What no one discusses is compromises that would give urban areas somewhat more voting power, yet without removing the imbalance completely.

Thus the real problem with the electoral college is its being coupled with our Winner Take All system, which disenfranchises all conservatives in liberal states and all liberals in conservative states.

Thus if all the states agreed to adopt proportional electoral college representation instead of today's winner take all system, it would preserve today's small state advantage--which they'll never vote to lose, frankly--but would empower the minority conservatives and liberals in all the states, and force the two parties to take them seriously--which they don't today. And it could conceivably happen, because it's truly a nonpartisan structural reform that empowers huge numbers of both conservatives and liberals.

For example, in my state--California--we always vote Blue for the President, representing the vast majority of the state's population.
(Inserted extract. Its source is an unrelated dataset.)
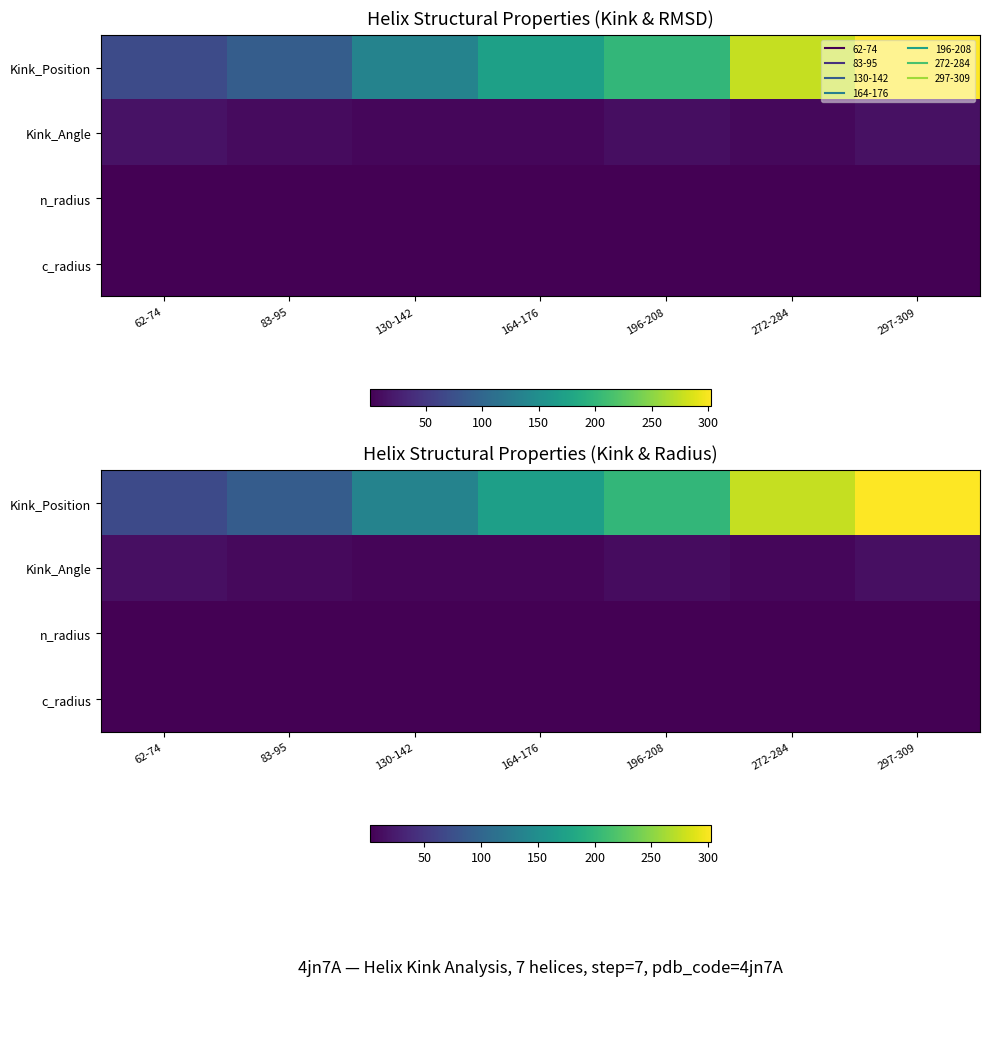

What is the sum of all n_radius values?

13.2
But a third of the state is conservative, and occupy a majority of the eastern 2/3 of the state, away from the coast. This conservative minority simply has no say in who becomes president. The liberal minority of Texas--about a third, I think-is similarly voiceless.

Proportional electoral college representation doesn't advantage either party, yet gives a huge number of Americans much more of a say in national politics.

It's the kind of reform fair-minded liberals, conservatives and moderates should go for. And if we propose things like this we also start to make the political dialog less polarized, which helps with other issues as well.

Nonpartisan redistricting is another. Today redistricting is seen by both parties as a tool for partisan advantage, ruthlessly wielded. Nonpartisan redistricting moves power away from both parties' Washington leadership and back towards the people. That's another nonpartisan reform we should be arguing for--perhaps ahead of more divisive issues.